(Beginning of DATA TO EXAMINE)

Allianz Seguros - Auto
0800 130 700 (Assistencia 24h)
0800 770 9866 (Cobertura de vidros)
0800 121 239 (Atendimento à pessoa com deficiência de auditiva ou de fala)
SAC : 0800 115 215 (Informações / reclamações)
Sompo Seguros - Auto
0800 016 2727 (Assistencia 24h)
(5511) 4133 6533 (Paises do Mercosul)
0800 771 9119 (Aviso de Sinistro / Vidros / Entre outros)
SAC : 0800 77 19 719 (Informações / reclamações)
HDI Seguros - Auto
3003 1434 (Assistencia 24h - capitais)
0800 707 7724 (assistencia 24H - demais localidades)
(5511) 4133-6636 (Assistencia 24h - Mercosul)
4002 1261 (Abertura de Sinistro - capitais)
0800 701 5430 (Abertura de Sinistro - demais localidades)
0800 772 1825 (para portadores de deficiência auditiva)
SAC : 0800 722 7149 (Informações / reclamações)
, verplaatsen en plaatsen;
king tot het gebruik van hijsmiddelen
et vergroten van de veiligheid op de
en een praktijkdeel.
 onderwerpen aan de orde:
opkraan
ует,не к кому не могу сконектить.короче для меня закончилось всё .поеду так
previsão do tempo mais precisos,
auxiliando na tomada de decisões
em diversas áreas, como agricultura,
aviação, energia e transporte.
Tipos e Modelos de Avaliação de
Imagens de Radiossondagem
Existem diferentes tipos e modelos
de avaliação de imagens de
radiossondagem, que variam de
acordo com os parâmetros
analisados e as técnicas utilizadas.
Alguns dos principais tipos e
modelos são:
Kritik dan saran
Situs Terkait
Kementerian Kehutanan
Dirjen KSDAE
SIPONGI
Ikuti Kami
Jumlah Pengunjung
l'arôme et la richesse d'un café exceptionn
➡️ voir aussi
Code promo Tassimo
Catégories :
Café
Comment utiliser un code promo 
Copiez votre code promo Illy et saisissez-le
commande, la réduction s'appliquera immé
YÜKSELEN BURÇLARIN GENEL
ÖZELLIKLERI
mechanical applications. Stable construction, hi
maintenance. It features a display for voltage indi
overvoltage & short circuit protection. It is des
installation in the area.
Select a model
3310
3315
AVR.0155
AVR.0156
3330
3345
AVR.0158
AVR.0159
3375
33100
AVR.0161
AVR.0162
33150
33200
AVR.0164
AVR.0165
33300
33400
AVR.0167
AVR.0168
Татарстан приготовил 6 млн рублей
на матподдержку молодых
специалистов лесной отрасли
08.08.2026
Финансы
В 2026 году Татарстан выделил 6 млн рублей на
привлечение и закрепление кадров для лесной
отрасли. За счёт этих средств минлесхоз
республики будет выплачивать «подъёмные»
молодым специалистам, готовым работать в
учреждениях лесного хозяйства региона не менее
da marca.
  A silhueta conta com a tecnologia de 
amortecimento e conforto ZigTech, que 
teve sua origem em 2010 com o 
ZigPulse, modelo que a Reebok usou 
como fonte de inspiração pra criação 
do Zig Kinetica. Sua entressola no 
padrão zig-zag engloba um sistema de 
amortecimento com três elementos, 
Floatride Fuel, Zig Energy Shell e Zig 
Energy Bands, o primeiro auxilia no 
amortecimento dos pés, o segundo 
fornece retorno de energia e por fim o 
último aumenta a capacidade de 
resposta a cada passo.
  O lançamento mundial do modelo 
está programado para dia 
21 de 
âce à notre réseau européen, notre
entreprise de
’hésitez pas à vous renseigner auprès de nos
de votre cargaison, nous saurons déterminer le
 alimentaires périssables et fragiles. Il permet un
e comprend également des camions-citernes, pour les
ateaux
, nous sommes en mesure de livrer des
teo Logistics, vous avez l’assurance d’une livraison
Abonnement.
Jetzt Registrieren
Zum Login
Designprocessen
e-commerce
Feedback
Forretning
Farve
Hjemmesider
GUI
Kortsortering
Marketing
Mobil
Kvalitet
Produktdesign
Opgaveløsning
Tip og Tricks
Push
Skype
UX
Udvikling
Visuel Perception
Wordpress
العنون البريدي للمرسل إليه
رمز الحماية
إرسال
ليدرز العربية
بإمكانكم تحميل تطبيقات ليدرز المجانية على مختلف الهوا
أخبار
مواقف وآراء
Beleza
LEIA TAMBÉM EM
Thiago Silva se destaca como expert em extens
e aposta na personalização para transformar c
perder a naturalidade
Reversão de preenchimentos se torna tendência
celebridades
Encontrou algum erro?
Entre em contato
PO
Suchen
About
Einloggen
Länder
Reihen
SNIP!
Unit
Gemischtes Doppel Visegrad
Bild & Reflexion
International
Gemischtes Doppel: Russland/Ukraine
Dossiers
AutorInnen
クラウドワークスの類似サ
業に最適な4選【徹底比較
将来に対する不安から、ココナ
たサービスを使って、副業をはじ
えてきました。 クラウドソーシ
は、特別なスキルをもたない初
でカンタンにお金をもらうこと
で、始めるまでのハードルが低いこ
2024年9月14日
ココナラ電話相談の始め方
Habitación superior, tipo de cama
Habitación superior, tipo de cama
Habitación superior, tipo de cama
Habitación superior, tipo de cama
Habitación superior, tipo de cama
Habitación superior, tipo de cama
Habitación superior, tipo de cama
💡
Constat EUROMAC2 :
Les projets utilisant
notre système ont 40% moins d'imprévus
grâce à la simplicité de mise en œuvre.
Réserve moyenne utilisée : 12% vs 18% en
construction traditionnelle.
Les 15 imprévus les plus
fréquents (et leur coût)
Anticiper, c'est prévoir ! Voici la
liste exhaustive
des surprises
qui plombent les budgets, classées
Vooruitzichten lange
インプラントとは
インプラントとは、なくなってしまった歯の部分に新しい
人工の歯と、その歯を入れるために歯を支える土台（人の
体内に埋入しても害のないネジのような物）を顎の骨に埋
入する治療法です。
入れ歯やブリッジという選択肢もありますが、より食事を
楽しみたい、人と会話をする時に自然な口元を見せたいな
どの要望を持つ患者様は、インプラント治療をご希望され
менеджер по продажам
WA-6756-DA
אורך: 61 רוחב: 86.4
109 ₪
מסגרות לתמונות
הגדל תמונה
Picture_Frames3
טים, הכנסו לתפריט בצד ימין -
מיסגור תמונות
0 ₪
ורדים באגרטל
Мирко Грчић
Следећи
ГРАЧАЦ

(End of DATA TO EXAMINE)

WORK INSTRUCTION ▸ Update the entries above by replacing "Abertura de Sinistro" with "Aviso de Sinistro" and leave everything else unchanged.

RESPONSE AREA ▸
Allianz Seguros - Auto
0800 130 700 (Assistencia 24h)
0800 770 9866 (Cobertura de vidros)
0800 121 239 (Atendimento à pessoa com deficiência de auditiva ou de fala)
SAC : 0800 115 215 (Informações / reclamações)
Sompo Seguros - Auto
0800 016 2727 (Assistencia 24h)
(5511) 4133 6533 (Paises do Mercosul)
0800 771 9119 (Aviso de Sinistro / Vidros / Entre outros)
SAC : 0800 77 19 719 (Informações / reclamações)
HDI Seguros - Auto
3003 1434 (Assistencia 24h - capitais)
0800 707 7724 (assistencia 24H - demais localidades)
(5511) 4133-6636 (Assistencia 24h - Mercosul)
4002 1261 (Aviso de Sinistro - capitais)
0800 701 5430 (Aviso de Sinistro - demais localidades)
0800 772 1825 (para portadores de deficiência auditiva)
SAC : 0800 722 7149 (Informações / reclamações)
, verplaatsen en plaatsen;
king tot het gebruik van hijsmiddelen
et vergroten van de veiligheid op de
en een praktijkdeel.
 onderwerpen aan de orde:
opkraan
ует,не к кому не могу сконектить.короче для меня закончилось всё .поеду так
previsão do tempo mais precisos,
auxiliando na tomada de decisões
em diversas áreas, como agricultura,
aviação, energia e transporte.
Tipos e Modelos de Avaliação de
Imagens de Radiossondagem
Existem diferentes tipos e modelos
de avaliação de imagens de
radiossondagem, que variam de
acordo com os parâmetros
analisados e as técnicas utilizadas.
Alguns dos principais tipos e
modelos são:
Kritik dan saran
Situs Terkait
Kementerian Kehutanan
Dirjen KSDAE
SIPONGI
Ikuti Kami
Jumlah Pengunjung
l'arôme et la richesse d'un café exceptionn
➡️ voir aussi
Code promo Tassimo
Catégories :
Café
Comment utiliser un code promo 
Copiez votre code promo Illy et saisissez-le
commande, la réduction s'appliquera immé
YÜKSELEN BURÇLARIN GENEL
ÖZELLIKLERI
mechanical applications. Stable construction, hi
maintenance. It features a display for voltage indi
overvoltage & short circuit protection. It is des
installation in the area.
Select a model
3310
3315
AVR.0155
AVR.0156
3330
3345
AVR.0158
AVR.0159
3375
33100
AVR.0161
AVR.0162
33150
33200
AVR.0164
AVR.0165
33300
33400
AVR.0167
AVR.0168
Татарстан приготовил 6 млн рублей
на матподдержку молодых
специалистов лесной отрасли
08.08.2026
Финансы
В 2026 году Татарстан выделил 6 млн рублей на
привлечение и закрепление кадров для лесной
отрасли. За счёт этих средств минлесхоз
республики будет выплачивать «подъёмные»
молодым специалистам, готовым работать в
учреждениях лесного хозяйства региона не менее
da marca.
  A silhueta conta com a tecnologia de 
amortecimento e conforto ZigTech, que 
teve sua origem em 2010 com o 
ZigPulse, modelo que a Reebok usou 
como fonte de inspiração pra criação 
do Zig Kinetica. Sua entressola no 
padrão zig-zag engloba um sistema de 
amortecimento com três elementos, 
Floatride Fuel, Zig Energy Shell e Zig 
Energy Bands, o primeiro auxilia no 
amortecimento dos pés, o segundo 
fornece retorno de energia e por fim o 
último aumenta a capacidade de 
resposta a cada passo.
  O lançamento mundial do modelo 
está programado para dia 
21 de 
âce à notre réseau européen, notre
entreprise de
’hésitez pas à vous renseigner auprès de nos
de votre cargaison, nous saurons déterminer le
 alimentaires périssables et fragiles. Il permet un
e comprend également des camions-citernes, pour les
ateaux
, nous sommes en mesure de livrer des
teo Logistics, vous avez l’assurance d’une livraison
Abonnement.
Jetzt Registrieren
Zum Login
Designprocessen
e-commerce
Feedback
Forretning
Farve
Hjemmesider
GUI
Kortsortering
Marketing
Mobil
Kvalitet
Produktdesign
Opgaveløsning
Tip og Tricks
Push
Skype
UX
Udvikling
Visuel Perception
Wordpress
العنون البريدي للمرسل إليه
رمز الحماية
إرسال
ليدرز العربية
بإمكانكم تحميل تطبيقات ليدرز المجانية على مختلف الهوا
أخبار
مواقف وآراء
Beleza
LEIA TAMBÉM EM
Thiago Silva se destaca como expert em extens
e aposta na personalização para transformar c
perder a naturalidade
Reversão de preenchimentos se torna tendência
celebridades
Encontrou algum erro?
Entre em contato
PO
Suchen
About
Einloggen
Länder
Reihen
SNIP!
Unit
Gemischtes Doppel Visegrad
Bild & Reflexion
International
Gemischtes Doppel: Russland/Ukraine
Dossiers
AutorInnen
クラウドワークスの類似サ
業に最適な4選【徹底比較
将来に対する不安から、ココナ
たサービスを使って、副業をはじ
えてきました。 クラウドソーシ
は、特別なスキルをもたない初
でカンタンにお金をもらうこと
で、始めるまでのハードルが低いこ
2024年9月14日
ココナラ電話相談の始め方
Habitación superior, tipo de cama
Habitación superior, tipo de cama
Habitación superior, tipo de cama
Habitación superior, tipo de cama
Habitación superior, tipo de cama
Habitación superior, tipo de cama
Habitación superior, tipo de cama
💡
Constat EUROMAC2 :
Les projets utilisant
notre système ont 40% moins d'imprévus
grâce à la simplicité de mise en œuvre.
Réserve moyenne utilisée : 12% vs 18% en
construction traditionnelle.
Les 15 imprévus les plus
fréquents (et leur coût)
Anticiper, c'est prévoir ! Voici la
liste exhaustive
des surprises
qui plombent les budgets, classées
Vooruitzichten lange
インプラントとは
インプラントとは、なくなってしまった歯の部分に新しい
人工の歯と、その歯を入れるために歯を支える土台（人の
体内に埋入しても害のないネジのような物）を顎の骨に埋
入する治療法です。
入れ歯やブリッジという選択肢もありますが、より食事を
楽しみたい、人と会話をする時に自然な口元を見せたいな
どの要望を持つ患者様は、インプラント治療をご希望され
менеджер по продажам
WA-6756-DA
אורך: 61 רוחב: 86.4
109 ₪
מסגרות לתמונות
הגדל תמונה
Picture_Frames3
טים, הכנסו לתפריט בצד ימין -
מיסגור תמונות
0 ₪
ורדים באגרטל
Мирко Грчић
Следећи
ГРАЧАЦ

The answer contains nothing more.